Avec cette étude, SUMMA veut contribuer à intensifier la collaboration entre les pays, en favorisant les échanges d’apprentissage entre les ministères de l’éducation et les différents acteurs de l’écosystème régional et les institutions impliquées dans les processus d’amélioration de l’éducation.
Principaux défis:
- La reprise de l’apprentissage, en particulier pour les enfants et les adolescents qui étaient les plus vulnérables et exclus du système scolaire pendant la pandémie, en tirant parti de l’apprentissage fourni par les données internationales.
- Renforcement des mécanismes de soutien et d’accompagnement pédagogique des écoles et de leurs équipes d’enseignants et de gestionnaires.
- Soins et bien-être des communautés scolaires, notamment dans leur dimension socio-émotionnelle.
- Incorporation de la technologie comme outil complémentaire dans les processus d’enseignement-apprentissage et de formation des enseignants.
- Renforcer une perspective d’évaluation formative au niveau des politiques et des classes.
- Sauvegarder le droit à l’éducation en augmentant et en maintenant les dépenses publiques consacrées à l’éducation et à leur utilisation efficace.
- Sauvegarder le droit à l’éducation en augmentant et en maintenant les dépenses publiques consacrées à l’éducation et à leur utilisation efficace.
Citations supplémentaires :
L’enseignante María Diana Rubio, lauréate du Prix national des enseignants 2020, Mexique.
« Pour récupérer l’apprentissage, il est essentiel de mettre les étudiants au centre, de connaître leurs besoins, leurs intérêts, leurs talents et leurs contextes. Il est également essentiel de passer de l’enseignement à l’apprentissage, de savoir comment mes élèves apprennent, quels sont leurs obstacles à l’apprentissage, de reprendre les principes que les neurosciences nous donnent pour comprendre le processus d’apprentissage et, en tant qu’enseignant, de s’approprier cette démarche et de faciliter la transition pour que les élèves apprennent mieux, mais surtout pour qu’ils connaissent les processus cognitifs, y réfléchissent et sachent qu’ils sont eux-mêmes impliqués dans ce processus et qu’ils ne sont pas de simples bénéficiaires ».
Daniel Esponda, ministre de l’éducation du Honduras
« La crise des systèmes éducatifs dans le monde est le résultat de 25 ans de sous-budgétisation et cela signifie que nous n’avions pas l’espace nécessaire pour bien faire face à la pandémie de lock-in”.

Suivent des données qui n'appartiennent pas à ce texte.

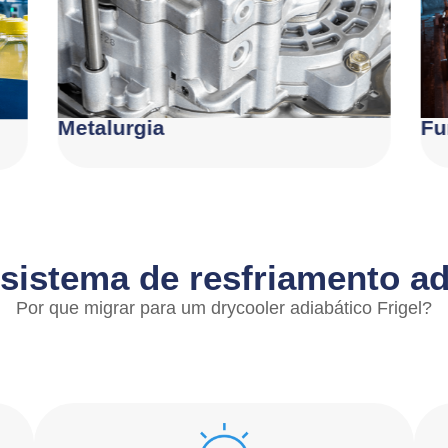
Metalurgia
Fu
sistema de resfriamento ad
Por que migrar para um drycooler adiabático Frigel?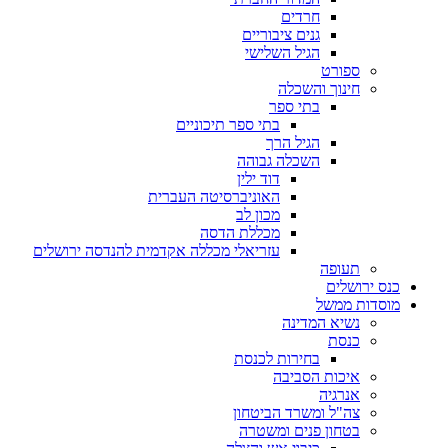
חרדים
גנים ציבוריים
הגיל השלישי
ספורט
חינוך והשכלה
בתי ספר
בתי ספר תיכוניים
הגיל הרך
השכלה גבוהה
דוד ילין
האוניברסיטה העברית
מכון לב
מכללת הדסה
עזריאלי מכללה אקדמית להנדסה ירושלים
תעופה
כנס ירושלים
מוסדות ממשל
נשיא המדינה
כנסת
בחירות לכנסת
איכות הסביבה
אנרגיה
צה"ל ומשרד הביטחון
בטחון פנים ומשטרה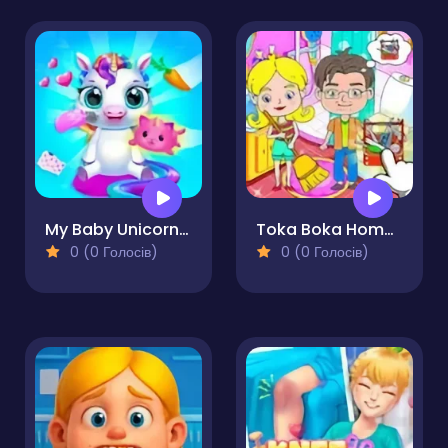
My Baby Unicorn - Pony Care
Toka Boka Home Clean Up Design
0 (0 Голосів)
0 (0 Голосів)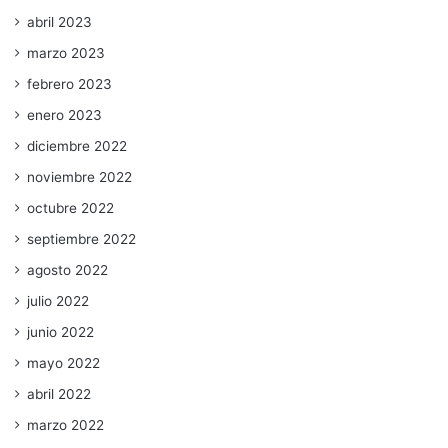
abril 2023
marzo 2023
febrero 2023
enero 2023
diciembre 2022
noviembre 2022
octubre 2022
septiembre 2022
agosto 2022
julio 2022
junio 2022
mayo 2022
abril 2022
marzo 2022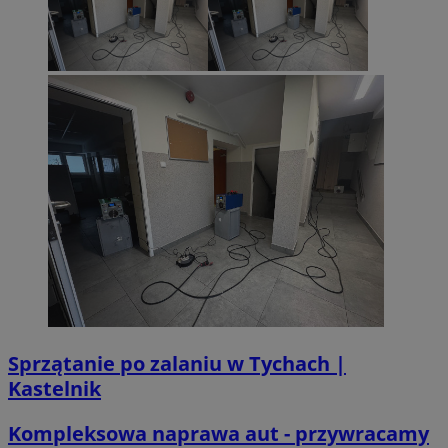
Sprzątanie po zalaniu w Tychach |
Kastelnik
Kompleksowa naprawa aut - przywracamy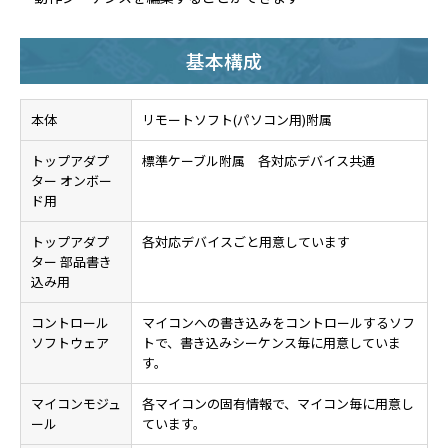
基本構成
本体
リモートソフト(パソコン用)附属
トップアダプ
標準ケーブル附属 各対応デバイス共通
ター オンボー
ド用
トップアダプ
各対応デバイスごと用意しています
ター 部品書き
込み用
コントロール
マイコンへの書き込みをコントロールするソフ
ソフトウェア
トで、書き込みシーケンス毎に用意していま
す。
マイコンモジュ
各マイコンの固有情報で、マイコン毎に用意し
ール
ています。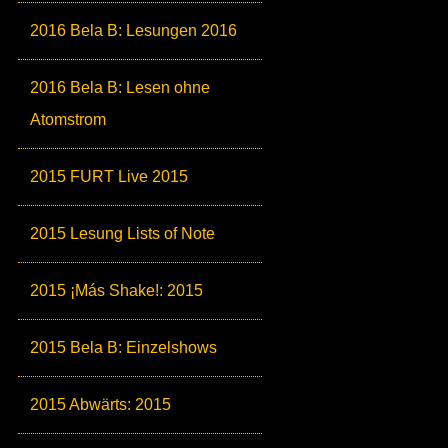
2016 Bela B: Lesungen 2016
2016 Bela B: Lesen ohne
Atomstrom
2015 FURT Live 2015
2015 Lesung Lists of Note
2015 ¡Más Shake!: 2015
2015 Bela B: Einzelshows
2015 Abwärts: 2015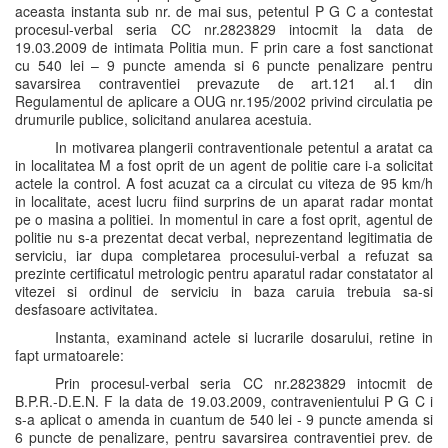
aceasta instanta sub nr. de mai sus, petentul P G C a contestat
procesul-verbal seria CC nr.2823829 intocmit la data de
19.03.2009 de intimata Politia mun. F prin care a fost sanctionat
cu 540 lei – 9 puncte amenda si 6 puncte penalizare pentru
savarsirea contraventiei prevazute de art.121 al.1 din
Regulamentul de aplicare a OUG nr.195/2002 privind circulatia pe
drumurile publice, solicitand anularea acestuia.
In motivarea plangerii contraventionale petentul a aratat ca
in localitatea M a fost oprit de un agent de politie care i-a solicitat
actele la control. A fost acuzat ca a circulat cu viteza de 95 km/h
in localitate, acest lucru fiind surprins de un aparat radar montat
pe o masina a politiei. In momentul in care a fost oprit, agentul de
politie nu s-a prezentat decat verbal, neprezentand legitimatia de
serviciu, iar dupa completarea procesului-verbal a refuzat sa
prezinte certificatul metrologic pentru aparatul radar constatator al
vitezei si ordinul de serviciu in baza caruia trebuia sa-si
desfasoare activitatea.
Instanta, examinand actele si lucrarile dosarului, retine in
fapt urmatoarele:
Prin procesul-verbal seria CC nr.2823829 intocmit de
B.P.R.-D.E.N. F la data de 19.03.2009, contravenientului P G C i
s-a aplicat o amenda in cuantum de 540 lei - 9 puncte amenda si
6 puncte de penalizare, pentru savarsirea contraventiei prev. de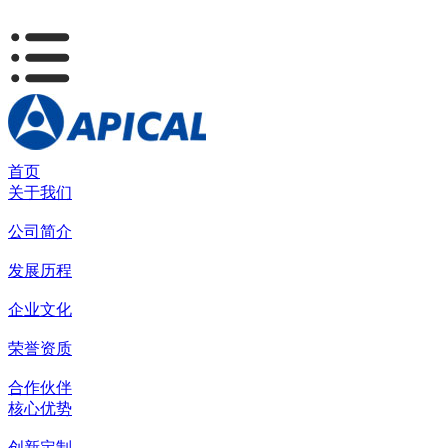
首页
关于我们
公司简介
发展历程
企业文化
荣誉资质
合作伙伴
核心优势
创新定制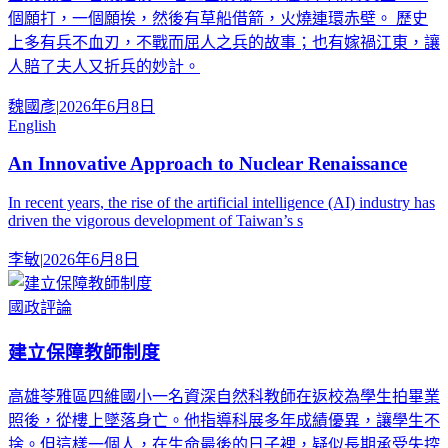
個願打，一個願挨，然後有草船借箭，火燒連環赤壁。 歷史
上多有兵不血刃，不戰而屈人之兵的故事；也有嫁禍江東，讓
人賠了夫人又折兵的妙計。
魏國彥
|
2026年6月8日
English
An Innovative Approach to Nuclear Renaissance
In recent years, the rise of the artificial intelligence (AI) industry has
driven the vigorous development of Taiwan’s s
李敏
|
2026年6月8日
國政評論
建立保障教師制度
高雄苓雅區四維國小一名資深自然科教師在返校為學生拍畢業
照後，從樓上墜落身亡。他指導科展多年成績優異，讓學生不
捨。但這樣一個人，在生命最後的日子裡，疑似長期承受失控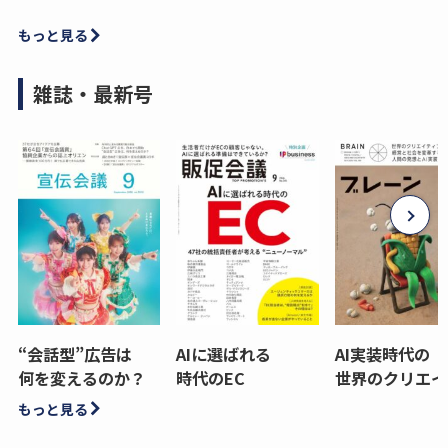
もっと見る
雑誌・最新号
“会話型”広告は
AIに選ばれる
AI実装時代の
何を変えるのか？
時代のEC
世界のクリエイ
もっと見る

Daniel Crespo, vice-ministre de l’éducation, Équateur
« En général, sur notre continent, il y a un manque de continuité dans les politiques publiques et c’est fondamentalement parce que nous sommes une région polarisée qui répond souvent aux politiques gouvernementales et non aux politiques des États, ce qui génère une discontinuité dans l’éducation et une importante fuite d’énergie. L’éducation ne peut être politisée ; nous pouvons changer le mauvais et améliorer le bon, mais nous devons instaurer la confiance. Il faut qu’il y ait une amitié civique républicaine qui nous permette de générer ces politiques, parce que lorsqu’il y a une orientation claire, des données et l’état de droit, nous pouvons nous concentrer sur ce qui est important, les étudiants.